B 請求人は、平成17年1月1日から平成17年5月31日までの期間と平成18年1月1日から平成18年5月31日までの期間の売上げ及び経常利益を比較すると、売上げは○○○○円から○○○○円に減少し、また、経常利益は○○○○円から○○○○円に減少していることから、通則法第46条第2項第4号の「その事業につき著しい損失を受けたこと」に該当する旨を主張する。
 ところで、本件猶予申請書における納税の猶予を受けようとする期間は、上記1の(4)のイの(ロ)のとおり、平成18年6月1日から平成19年5月31日までの期間であるところ、上記(ロ)のBの(B)によれば、本件猶予申請書に基づく請求人の調査期間は、請求人が主張する平成18年1月1日から平成18年5月31日までの5か月ではなく、平成17年6月1日から平成18年5月31日までの1年となり、また、基準期間も同様、平成17年1月1日から平成17年5月31日までの5か月ではなく、平成16年6月1日から平成17年5月31日までの1年となる。

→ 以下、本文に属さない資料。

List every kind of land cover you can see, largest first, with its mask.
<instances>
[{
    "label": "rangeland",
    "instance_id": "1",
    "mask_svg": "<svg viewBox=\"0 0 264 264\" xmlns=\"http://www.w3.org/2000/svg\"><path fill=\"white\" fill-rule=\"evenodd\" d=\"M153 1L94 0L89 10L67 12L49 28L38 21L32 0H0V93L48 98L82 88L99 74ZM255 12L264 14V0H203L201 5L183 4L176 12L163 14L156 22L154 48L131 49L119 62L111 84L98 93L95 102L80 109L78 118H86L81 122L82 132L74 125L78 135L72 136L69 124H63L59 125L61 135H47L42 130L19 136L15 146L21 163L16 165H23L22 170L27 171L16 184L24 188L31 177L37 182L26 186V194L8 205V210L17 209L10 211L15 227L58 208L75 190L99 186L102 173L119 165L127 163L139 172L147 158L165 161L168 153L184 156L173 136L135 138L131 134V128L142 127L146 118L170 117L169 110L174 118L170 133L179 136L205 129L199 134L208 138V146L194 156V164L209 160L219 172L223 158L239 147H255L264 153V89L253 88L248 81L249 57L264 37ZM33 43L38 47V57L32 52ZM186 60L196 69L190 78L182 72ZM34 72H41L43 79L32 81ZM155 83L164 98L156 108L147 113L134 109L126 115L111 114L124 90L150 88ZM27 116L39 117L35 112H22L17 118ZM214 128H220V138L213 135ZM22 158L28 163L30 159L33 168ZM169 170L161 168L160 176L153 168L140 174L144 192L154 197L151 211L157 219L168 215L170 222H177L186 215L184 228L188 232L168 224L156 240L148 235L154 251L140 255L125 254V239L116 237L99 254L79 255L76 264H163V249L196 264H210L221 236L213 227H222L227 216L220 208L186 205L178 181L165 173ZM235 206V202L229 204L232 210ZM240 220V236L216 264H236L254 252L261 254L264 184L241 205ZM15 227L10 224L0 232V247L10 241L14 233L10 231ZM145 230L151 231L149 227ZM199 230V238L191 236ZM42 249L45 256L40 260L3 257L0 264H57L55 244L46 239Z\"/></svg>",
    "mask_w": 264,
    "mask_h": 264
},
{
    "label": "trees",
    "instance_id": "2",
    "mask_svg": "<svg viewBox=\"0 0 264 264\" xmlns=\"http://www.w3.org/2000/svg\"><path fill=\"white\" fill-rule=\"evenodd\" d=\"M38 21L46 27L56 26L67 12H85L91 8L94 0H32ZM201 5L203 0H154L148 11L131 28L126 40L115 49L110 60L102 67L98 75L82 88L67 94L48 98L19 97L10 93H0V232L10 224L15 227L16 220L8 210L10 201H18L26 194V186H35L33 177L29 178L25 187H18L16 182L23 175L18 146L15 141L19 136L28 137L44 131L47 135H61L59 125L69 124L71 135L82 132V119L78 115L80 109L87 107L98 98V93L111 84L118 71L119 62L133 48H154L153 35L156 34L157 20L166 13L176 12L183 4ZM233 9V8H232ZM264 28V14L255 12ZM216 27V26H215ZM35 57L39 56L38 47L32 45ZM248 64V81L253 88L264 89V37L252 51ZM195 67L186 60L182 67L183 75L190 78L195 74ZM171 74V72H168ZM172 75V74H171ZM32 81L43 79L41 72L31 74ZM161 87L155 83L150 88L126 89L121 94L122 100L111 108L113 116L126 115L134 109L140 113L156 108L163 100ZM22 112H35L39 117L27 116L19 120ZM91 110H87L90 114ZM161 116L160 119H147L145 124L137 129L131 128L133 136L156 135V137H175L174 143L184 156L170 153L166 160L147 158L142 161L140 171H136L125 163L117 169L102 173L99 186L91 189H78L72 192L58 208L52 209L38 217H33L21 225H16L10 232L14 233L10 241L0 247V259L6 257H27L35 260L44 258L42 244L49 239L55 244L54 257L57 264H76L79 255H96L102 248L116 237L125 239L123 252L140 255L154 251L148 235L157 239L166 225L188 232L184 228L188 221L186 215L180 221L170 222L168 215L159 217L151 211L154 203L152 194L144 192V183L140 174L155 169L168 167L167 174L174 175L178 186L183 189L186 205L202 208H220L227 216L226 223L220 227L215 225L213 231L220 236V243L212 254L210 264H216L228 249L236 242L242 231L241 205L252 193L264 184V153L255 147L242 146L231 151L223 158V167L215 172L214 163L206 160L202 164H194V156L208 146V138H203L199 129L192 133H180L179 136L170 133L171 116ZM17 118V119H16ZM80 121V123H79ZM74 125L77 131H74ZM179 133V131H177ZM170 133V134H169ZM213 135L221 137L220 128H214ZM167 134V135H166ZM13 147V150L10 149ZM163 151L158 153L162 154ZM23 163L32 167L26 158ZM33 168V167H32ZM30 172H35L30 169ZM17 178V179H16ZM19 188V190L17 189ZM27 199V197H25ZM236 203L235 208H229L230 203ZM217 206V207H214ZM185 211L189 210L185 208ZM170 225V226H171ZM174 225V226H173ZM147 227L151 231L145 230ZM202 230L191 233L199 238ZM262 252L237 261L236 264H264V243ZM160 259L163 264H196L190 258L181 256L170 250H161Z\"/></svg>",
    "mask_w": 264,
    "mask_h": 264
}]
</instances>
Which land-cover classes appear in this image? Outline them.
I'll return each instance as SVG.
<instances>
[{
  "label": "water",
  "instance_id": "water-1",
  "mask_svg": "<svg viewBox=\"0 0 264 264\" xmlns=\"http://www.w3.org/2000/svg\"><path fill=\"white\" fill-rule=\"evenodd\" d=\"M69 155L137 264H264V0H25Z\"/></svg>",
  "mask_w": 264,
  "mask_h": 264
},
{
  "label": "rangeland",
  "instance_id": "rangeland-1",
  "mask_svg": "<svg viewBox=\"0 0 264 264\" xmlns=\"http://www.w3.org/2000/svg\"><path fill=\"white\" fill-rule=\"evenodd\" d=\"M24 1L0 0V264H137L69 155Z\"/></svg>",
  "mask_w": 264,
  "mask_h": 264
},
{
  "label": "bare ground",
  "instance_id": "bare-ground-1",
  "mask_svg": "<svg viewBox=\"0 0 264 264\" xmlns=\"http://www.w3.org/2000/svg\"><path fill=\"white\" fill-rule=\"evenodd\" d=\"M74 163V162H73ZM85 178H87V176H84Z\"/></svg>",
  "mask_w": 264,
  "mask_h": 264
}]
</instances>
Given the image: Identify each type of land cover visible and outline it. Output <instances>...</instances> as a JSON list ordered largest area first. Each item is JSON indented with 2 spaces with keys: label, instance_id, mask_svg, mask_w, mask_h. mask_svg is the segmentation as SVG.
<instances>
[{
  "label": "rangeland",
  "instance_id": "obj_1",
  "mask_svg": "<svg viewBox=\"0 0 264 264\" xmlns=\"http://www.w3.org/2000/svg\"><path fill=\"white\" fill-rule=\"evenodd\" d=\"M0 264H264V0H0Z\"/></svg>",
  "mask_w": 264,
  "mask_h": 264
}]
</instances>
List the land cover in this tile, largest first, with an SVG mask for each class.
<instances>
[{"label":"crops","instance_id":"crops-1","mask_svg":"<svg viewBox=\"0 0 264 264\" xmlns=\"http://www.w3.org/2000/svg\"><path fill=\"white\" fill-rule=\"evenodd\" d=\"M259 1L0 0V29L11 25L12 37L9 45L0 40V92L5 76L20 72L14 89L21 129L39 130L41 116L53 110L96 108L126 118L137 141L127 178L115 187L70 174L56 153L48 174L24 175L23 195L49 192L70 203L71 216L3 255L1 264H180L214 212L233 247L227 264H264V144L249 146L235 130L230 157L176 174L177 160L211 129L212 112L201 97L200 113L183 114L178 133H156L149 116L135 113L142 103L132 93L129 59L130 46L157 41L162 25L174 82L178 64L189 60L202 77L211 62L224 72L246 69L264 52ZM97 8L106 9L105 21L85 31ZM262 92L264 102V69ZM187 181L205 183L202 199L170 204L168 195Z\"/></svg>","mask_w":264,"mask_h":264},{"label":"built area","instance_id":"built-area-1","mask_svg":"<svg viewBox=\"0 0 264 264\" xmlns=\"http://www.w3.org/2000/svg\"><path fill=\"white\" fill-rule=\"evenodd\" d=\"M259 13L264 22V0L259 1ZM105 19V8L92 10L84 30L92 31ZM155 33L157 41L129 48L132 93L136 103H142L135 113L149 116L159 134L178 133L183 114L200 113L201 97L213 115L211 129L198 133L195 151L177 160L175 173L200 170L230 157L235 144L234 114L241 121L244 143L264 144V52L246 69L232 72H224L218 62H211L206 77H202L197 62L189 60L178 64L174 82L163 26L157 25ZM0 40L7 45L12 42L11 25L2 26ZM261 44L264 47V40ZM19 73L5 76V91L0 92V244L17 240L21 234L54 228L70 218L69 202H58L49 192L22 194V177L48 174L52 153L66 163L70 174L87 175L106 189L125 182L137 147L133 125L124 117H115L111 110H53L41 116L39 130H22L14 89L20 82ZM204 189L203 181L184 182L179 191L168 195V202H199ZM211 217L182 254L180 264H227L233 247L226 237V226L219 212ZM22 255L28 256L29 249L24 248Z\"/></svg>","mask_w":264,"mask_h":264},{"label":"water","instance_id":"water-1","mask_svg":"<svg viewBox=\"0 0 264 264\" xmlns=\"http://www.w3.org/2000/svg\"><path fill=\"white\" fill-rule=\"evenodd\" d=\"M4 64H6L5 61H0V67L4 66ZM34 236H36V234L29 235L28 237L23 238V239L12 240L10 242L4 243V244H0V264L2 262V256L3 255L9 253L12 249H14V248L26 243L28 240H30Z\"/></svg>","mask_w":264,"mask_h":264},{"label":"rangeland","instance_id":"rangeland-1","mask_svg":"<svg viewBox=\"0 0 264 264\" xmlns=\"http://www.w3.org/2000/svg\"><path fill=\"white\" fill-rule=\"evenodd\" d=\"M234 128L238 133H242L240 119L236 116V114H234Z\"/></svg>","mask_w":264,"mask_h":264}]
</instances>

 そうすると、請求人の調査期間の経常利益は、上記(イ)のAのとおり○○○○円となり、請求人の調査期間においてはそもそも損失が生じていないのであるから、上記(ロ)のBの(B)に照らせば、この点に関する請求人のその余の主張について判断するまでもなく、請求人は、「その事業につき著しい損失を受けた」とはいえず、また、請求人には、調査期間を上記の5か月にすべき特段の事情があるとは認められないことからすれば、通則法第46条第2項第4号にいう「その事業につき著しい損失を受けたこと」に該当しないことは明らかである。
 したがって、この点に関する請求人の主張には理由がない。
C 請求人は、貸金業者に対して高利な利息を過払していたことは貸金業者の詐欺によるものなので、利息の過払は「詐欺、横領等があったことにより財産を喪失したこと」であり、通則法第46条第2項第5号(1号又は2号に類似)に該当する事実がある旨を主張する。
 しかしながら、仮に、請求人が貸金業者に対して利息制限法の制限額を超えるような利息を支払っていたとしても、そのことをもって直ちに貸金業者による詐欺が成立するということはできず、この点に関する主張は、請求人の独自な見解といわざるを得ないから、貸金業者に対する高利な利息の過払をもって、上記(ロ)のBの(C)の「詐欺、横領等があったことにより財産を喪失したこと」に該当するということはできない。
 したがって、通則法第46条第2項第5号に規定する同項第1号又は第2号に類するものには該当しないから、この点に関する請求人の主張には理由がない。

(3) 原処分について

 以上のとおり、原処分には、いずれの争点についても、これを取り消すべき理由はない。
 また、原処分のその他の部分については、請求人は争わず、当審判所に提出された証拠資料等によっても、これを不相当とする理由は認められない。